Alberta Votes Day 19: The Morning After
The hype machines were in overdrive for yesterday's Alberta Leaders Debate, but the outcome was similar to most debates: steady but unspectacular performances from all the candidates, with the end result nothing more than re-enforcing existing attitudes. The post-debate Ipsos poll bears that out; when asked who won, 37% opted for Smith, 28% for Redford, 13% for Sherman, and 10% for Mason - similar to the party support levels in most recent polls.
Given she's leading the polls 10 days before the vote, a messy draw was likely good enough for Danielle Smith. If you'd never heard of Danielle Smith before, you'd likely be impressed by her performance - but the woman has been more over hyped than Tim Tebow, and I find her less likable over 90 minutes than in photo ops and sound bytes. There was nothing Laytonesque in her performance, but she gets marks for avoiding the "inside baseball" stuff more than Redford, and framing issues in a way casual voters can understand and relate to.
Alison Redford found herself under attack all night long, even from one of the moderators, Vassy Kepelos, who asked Redford a triple-barrelled question that amounted to "how could anyone in their right mind trust you?". But Redford held her own against each attack, looking very much like a Premier. In most elections, that would be more than enough for the PC leader, but Redford needed to make Danielle Smith look scary, and there was nothing scary about the mostly cheerful Smith who talked about her ability to work with the NDP, and spun Danny Dollars as a way to help the poorest Albertans. Redford failed to land a good soundbyte on conscience rights, and wasted far too much time attacking Smith over trivial insider issues.

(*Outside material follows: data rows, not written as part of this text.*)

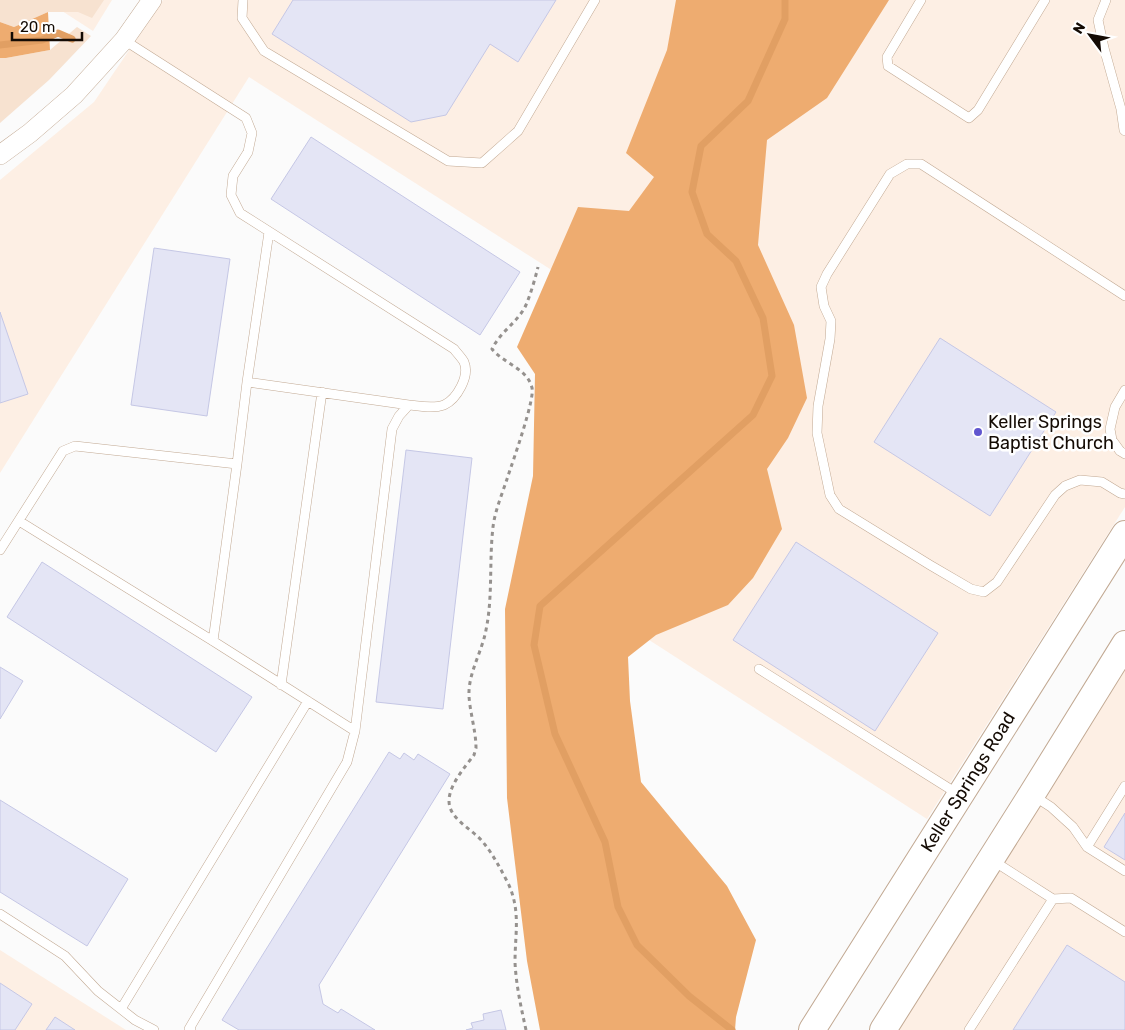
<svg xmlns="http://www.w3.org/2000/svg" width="1125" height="1030" font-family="Rubik,sans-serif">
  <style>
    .built { fill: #fdefe4 }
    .green { fill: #f7e2d0 }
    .forest { fill: #eeac70 }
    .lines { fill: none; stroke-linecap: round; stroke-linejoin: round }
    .stream { stroke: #e19f63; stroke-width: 7 }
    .building { fill: #e4e5f5; stroke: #c5c7e5 }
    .service-casing { stroke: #c2a993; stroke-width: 10 }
    .minor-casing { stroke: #c2a993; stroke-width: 20 }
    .secondary-casing { stroke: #c2a993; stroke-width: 28 }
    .path { stroke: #95918e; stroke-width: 3; stroke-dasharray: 4 4; stroke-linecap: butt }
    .service { stroke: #fff; stroke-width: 9 }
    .minor { stroke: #fff; stroke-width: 19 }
    .secondary { stroke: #fff; stroke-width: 26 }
    .poi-dot { fill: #6156cf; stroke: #fff; stroke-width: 2 }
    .labels { text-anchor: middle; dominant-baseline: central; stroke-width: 5; stroke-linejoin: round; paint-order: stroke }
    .poi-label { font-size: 18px; fill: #140b04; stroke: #fff; text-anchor: start }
    .street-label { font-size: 18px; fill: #140b04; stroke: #fff }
  </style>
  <rect width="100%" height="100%" fill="#fbfbfb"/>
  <!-- built -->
  <path class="built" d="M45 0H112L93 31Z
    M163 0H1125V507L927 819 646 638 778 418 550 269 249 77 0 473V180L94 102Z
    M1125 669V1030H897Z
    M0 950 126 1030H0Z"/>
  <!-- green -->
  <path class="green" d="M0 0H104L92 18 78 12H48L14 27 0 22Z
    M77 27 91 36 49 80 0 123V58H6L50 50Z"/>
  <!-- forest -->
  <path class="forest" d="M676 0H889L827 98 767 140 758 245 794 325 807 398 788 438 767 469 782 529 753 578 728 605 656 635 628 657 630 701 641 782 727 886 756 940 736 1017 735 1030H540L527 961 507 798 505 609 533 476 535 374 517 347 578 207 629 211 654 177 626 153 667 50Z
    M48 12 50 50 6 58H0V22L14 27Z"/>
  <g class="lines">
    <!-- stream -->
    <path class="stream" d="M0 45 42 40 58 33 72 39
      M732 1030 689 996 637 945 618 907 605 842 555 734 534 645 540 606 753 415 772 376 763 318 736 261 707 234 692 192 701 146 748 101 785 19V0"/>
  </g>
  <!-- building -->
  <path class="building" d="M293 0H556L518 62 490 44 446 115 411 122 272 34Z
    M311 137 520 272 480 335 271 199Z
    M154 248 230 259 207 416 131 405Z
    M0 312 28 394 0 403Z
    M940 338 1056 412 990 516 874 442Z
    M406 450 472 458 443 709 376 702Z
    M796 542 938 633 875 731 733 640Z
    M42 562 252 697 216 752 7 617Z
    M0 667 23 681 0 719Z
    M389 752 400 759 404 753 414 760 418 754 450 774 319 985 323 1004 338 1013 341 1009 375 1030H239L222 1020Z
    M0 800 128 879 87 946 0 892Z
    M1125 813V860L1104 847Z
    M1067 945 1125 982V1030H1013Z
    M0 983 32 1004 15 1030H0Z
    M501 1010 506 1030H466L473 1028 471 1023 484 1020 483 1014Z
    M55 1017 75 1030H46Z"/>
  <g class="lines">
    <!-- service casing -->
    <g class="service-casing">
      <path id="service" d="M243 0 242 18 264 51 448 161 482 163 518 131 595 0
        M921 0 887 57 888 66 969 118 978 110 1045 0
        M1106 0 1098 20 1104 48 1121 109 1124 130 1125 131
        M124 40 246 118 252 133 248 152 233 176 231 195 240 213 454 349C457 353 462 358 464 362 470 376 457 399 444 405 433 409 420 406 409 405L399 416 392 429 355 731 347 762 189 1029 191 1030
        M1125 296 921 164H907L890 174 827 274 821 287 824 306 831 321 830 339 818 406 817 433 830 495 839 509 930 565 971 589 984 592 997 582 1055 495 1065 486 1080 480 1102 482 1120 493 1125 494
        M247 382 409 405
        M1125 390 1115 407 1110 429 1112 440 1120 451 1125 454
        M19 521 213 641 355 731
        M0 550 63 451 75 446 237 464 247 382 269 232
        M213 641 237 464
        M759 669 958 794
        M281 685 322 392
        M1034 796 1051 807 1073 827 1087 847 1125 871
        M1087 847 1125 786
        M992 860 1053 899
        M0 914 65 956 98 991 135 1020 154 1030
        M121 1009 308 701
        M969 1030 1053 899 1071 898 1125 932"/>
    </g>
    <!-- minor casing -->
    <g class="minor-casing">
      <path id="minor" d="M0 155 30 133 74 95 124 40 152 0"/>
    </g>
    <!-- secondary casing -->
    <g class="secondary-casing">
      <path id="secondary" d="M812 1030 1125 534
        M883 1030 1032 794 1125 644"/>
    </g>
    <!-- path -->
    <path class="path" d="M526 1030C521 1007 516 985 515 962 515 933 521 911 508 883 500 868 493 854 482 841 472 829 449 819 449 801 449 785 465 767 474 755L476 748C476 731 470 713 469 696 468 673 482 652 486 630 493 596 489 561 493 527 495 510 503 492 508 476 513 461 535 399 532 388 528 369 503 363 492 349 500 332 518 322 526 305 531 293 535 279 538 267"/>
    <!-- service -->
    <use href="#service" class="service"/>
    <!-- minor -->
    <use href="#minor" class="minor"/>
    <!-- secondary -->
    <use href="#secondary" class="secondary"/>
  </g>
  <!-- markers -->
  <circle class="poi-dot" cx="978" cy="432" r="5"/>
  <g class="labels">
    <!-- poi labels -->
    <g class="poi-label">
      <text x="988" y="422">Keller Springs<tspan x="988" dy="21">Baptist Church</tspan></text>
    </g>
    <!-- street labels -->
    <g class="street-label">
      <text transform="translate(968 782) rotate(-58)">Keller Springs Road</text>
    </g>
  </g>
  <!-- north arrow -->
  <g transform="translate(1090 35) rotate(302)" stroke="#ffffff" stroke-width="4" paint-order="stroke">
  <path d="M0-4L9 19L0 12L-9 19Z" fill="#140b04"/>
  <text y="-8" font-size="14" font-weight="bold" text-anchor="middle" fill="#140b04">N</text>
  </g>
  <!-- scale -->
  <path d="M12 32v8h70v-8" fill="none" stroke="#140b04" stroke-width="2.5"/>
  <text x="20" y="32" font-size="15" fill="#140b04" stroke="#ffffff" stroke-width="4" paint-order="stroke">20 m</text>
</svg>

Considering Michael Ignatieff made absolutely no headway going after Harper on Carson, Contempt, and Corruption during last May's debate, I don't know what Redford hoped to accomplish by continuing to press Smith over two year old floor crossings. The details are murky enough that it's not a clear cut ethical breach, and even if it were, I can't imagine it would shift a single vote outside of the two ridings in question. With all the things Danielle Smith has written or said in her lifetime, and all the extremist positions her party holds, Redford's inability to land a punch was disappointing.
Raj Sherman was the least polished of the four leaders, and the delivery of his over rehearsed sound bytes was often clunky. Despite the poor style marks, he scored well on content, striking a nice balance between pointing out the conservative nature of the PCs and selling his own party's platform. As expected, he pivoted to Health Care whenever possible, but Sherman held his own on other issues. He did enough to stop the bleeding to the PCs, but I'm skeptical we was compelling enough to win back Redford Liberals.
Brian Mason was the most seasoned debater on stage and looked the most at ease. He played all the NDP greatest hits, promising "results for people" and telling anecdotes of his conversations with Albertans. The only thing missing was a story about him taking Andrea Horwath's son to the emergency room. I suspect a lot of Albertans liked the Brian Mason they saw last night, but I can't imagine he moved many votes. He was short on specifics, and his overall "pro-tax, anti-oilsands" message won't move him far beyond the NDP base.
So where do we go from here?
The debate was a missed opportunity for Redford, leaving her no option but to blanket the Alberta airwaves with anti-Wildrose attack ads. The PC dynasty may be on the way out, but it's going to go out with a bang rather than a whimper.